Horizontal true centrifugal casting is used to make aluminum rings with length = 5 cm, outside diameter = 65 cm, and inside diameter = 60 cm. (a) Determine the rotational speed that will provide a G-factor = 60. (b) Suppose that the ring were made out of steel instead of aluminum. If the rotational speed computed in part (a) were used in the steel casting operation, determine the G-factor and (c) centrifugal force per square meter (Pa) on the mold wall. (d) Would this rotational speed result in a successful operation?
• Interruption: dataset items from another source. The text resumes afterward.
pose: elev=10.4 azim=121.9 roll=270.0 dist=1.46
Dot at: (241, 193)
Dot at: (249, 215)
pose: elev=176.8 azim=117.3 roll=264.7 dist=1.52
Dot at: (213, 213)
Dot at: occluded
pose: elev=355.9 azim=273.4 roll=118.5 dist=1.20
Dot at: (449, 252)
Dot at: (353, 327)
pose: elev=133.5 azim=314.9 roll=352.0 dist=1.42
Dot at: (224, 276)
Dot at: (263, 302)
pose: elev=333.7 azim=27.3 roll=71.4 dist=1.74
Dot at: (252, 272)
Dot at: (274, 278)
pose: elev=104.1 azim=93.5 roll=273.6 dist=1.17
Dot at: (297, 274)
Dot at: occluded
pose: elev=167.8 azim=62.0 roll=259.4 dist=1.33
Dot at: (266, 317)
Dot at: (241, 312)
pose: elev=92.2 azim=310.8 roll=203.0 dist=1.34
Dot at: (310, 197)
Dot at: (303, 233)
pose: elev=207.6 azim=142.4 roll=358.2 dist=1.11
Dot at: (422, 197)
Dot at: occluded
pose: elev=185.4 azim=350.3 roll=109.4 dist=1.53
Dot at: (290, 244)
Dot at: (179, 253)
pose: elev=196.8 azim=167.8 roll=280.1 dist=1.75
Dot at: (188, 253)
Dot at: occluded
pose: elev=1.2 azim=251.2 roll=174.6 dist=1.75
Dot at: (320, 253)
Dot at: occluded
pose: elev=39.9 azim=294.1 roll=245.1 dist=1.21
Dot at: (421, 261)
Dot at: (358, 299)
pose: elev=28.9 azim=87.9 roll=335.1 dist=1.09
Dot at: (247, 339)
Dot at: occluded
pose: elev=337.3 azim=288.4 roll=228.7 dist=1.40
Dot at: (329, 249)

The density of steel = 7.87 g/cm3

Answer 1

Answer:

a) 423 rpm

b) G-factor = 60

c) $P= 231634.882 Pa$

d) Yes, it would result in a successful operation

Explanation:

Given that:

length of aluminium ring = 5 cm

outside diameter $d_1$ = 65 cm

inside diameter $d_2$ = 60 cm

rotational G - factor = 60

G- factor = $\frac{centrifugal force}{gravitational force }$

G- factor = $\frac{mv^2}{r.mg}$

G- factor = $\frac{v^2}{rg}$

where v = r ω  and ω = $\frac{2 \pi N}{60}$

$\omega = \frac{2*3.14N}{60}$

G- factor = $\frac{ r (\frac{2(3.14}{60}N)^2 }{g}$

G- factor = $\frac{2r (0.005477)*N^2}{9.81}$

$N^2 = \frac{60}{2r*0.000558}$

$N = \sqrt{\frac{107526.882}{60*10^{-2}} }$

N = 423 rpm

b) However, the material is steel and N = 423 rpm

∴ 423 ⇒ $42.3\sqrt{\frac{G-factor}{60*10^{-2}} }$

$10 = \sqrt{\frac{G-factor}{6.0*10^{-2}} }$

G-factor = 60

Thus, the G-factor is independent of the material

c) Centrifugal force per square meter is expressed as:

$P = \frac{F}{A}$

where; F = $\frac{mv^2}{r}$

$P= \frac{mv^2}{r.A}$

Also; m = ρ. V

and  V = A. l

∴

$P = \frac{\rho (A.l)V^2}{r.A}$

$P = \frac{\rho lV^2}{r}$

 where;

ρ = 7.87 g/cm ³

ρ = 7870 kg/m³

$P = \frac{7870(5*10^{-2})(r.\omega)^2}{r}$

$P = {7870(5*10^{-2})r.\omega^2}$

$P = {7870(5*10^{-2})*30*10^{-2}.(\frac{2 \pi 423}{60} )^2$

$P= 231634.882 Pa$

d)

The rotational speed will possibly result into a successful operation. This is so because the range of speed of operation of centrifugal casting is between (300- 3000) rpm and N = 423 rpm which tells us that; it is still in range and will definitely result into a successful operation.